### [TASK]
Below are the records; reproduce all of them exactly but without any images.

### [GIVEN RECORDS]
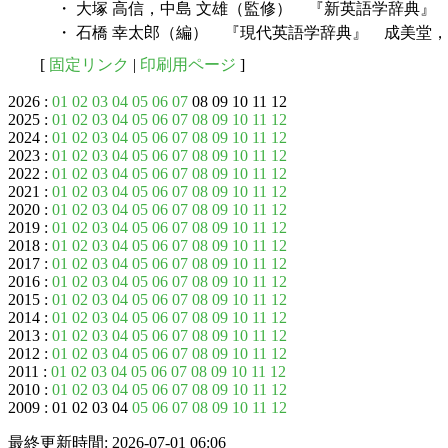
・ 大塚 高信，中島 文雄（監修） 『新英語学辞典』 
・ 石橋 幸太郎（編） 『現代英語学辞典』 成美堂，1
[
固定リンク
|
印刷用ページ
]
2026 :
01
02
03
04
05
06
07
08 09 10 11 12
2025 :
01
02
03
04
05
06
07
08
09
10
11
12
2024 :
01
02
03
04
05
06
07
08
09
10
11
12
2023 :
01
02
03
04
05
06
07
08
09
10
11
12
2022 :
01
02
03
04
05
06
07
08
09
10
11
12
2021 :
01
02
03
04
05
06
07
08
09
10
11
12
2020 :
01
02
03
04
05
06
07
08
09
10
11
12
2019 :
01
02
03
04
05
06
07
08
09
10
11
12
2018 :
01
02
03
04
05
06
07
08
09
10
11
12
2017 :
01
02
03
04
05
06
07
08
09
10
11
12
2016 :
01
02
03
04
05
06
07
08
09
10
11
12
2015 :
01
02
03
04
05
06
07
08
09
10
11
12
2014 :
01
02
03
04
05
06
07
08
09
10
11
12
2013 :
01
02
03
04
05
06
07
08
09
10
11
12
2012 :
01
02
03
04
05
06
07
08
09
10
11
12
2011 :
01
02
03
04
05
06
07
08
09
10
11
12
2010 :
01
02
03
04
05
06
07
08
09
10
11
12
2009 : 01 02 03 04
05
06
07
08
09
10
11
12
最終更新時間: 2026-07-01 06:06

### [SOLUTION]
・ 大塚 高信，中島 文雄（監修） 『新英語学辞典』 
・ 石橋 幸太郎（編） 『現代英語学辞典』 成美堂，1
[
固定リンク
|
印刷用ページ
]
2026 :
01
02
03
04
05
06
07
08 09 10 11 12
2025 :
01
02
03
04
05
06
07
08
09
10
11
12
2024 :
01
02
03
04
05
06
07
08
09
10
11
12
2023 :
01
02
03
04
05
06
07
08
09
10
11
12
2022 :
01
02
03
04
05
06
07
08
09
10
11
12
2021 :
01
02
03
04
05
06
07
08
09
10
11
12
2020 :
01
02
03
04
05
06
07
08
09
10
11
12
2019 :
01
02
03
04
05
06
07
08
09
10
11
12
2018 :
01
02
03
04
05
06
07
08
09
10
11
12
2017 :
01
02
03
04
05
06
07
08
09
10
11
12
2016 :
01
02
03
04
05
06
07
08
09
10
11
12
2015 :
01
02
03
04
05
06
07
08
09
10
11
12
2014 :
01
02
03
04
05
06
07
08
09
10
11
12
2013 :
01
02
03
04
05
06
07
08
09
10
11
12
2012 :
01
02
03
04
05
06
07
08
09
10
11
12
2011 :
01
02
03
04
05
06
07
08
09
10
11
12
2010 :
01
02
03
04
05
06
07
08
09
10
11
12
2009 : 01 02 03 04
05
06
07
08
09
10
11
12
最終更新時間: 2026-07-01 06:06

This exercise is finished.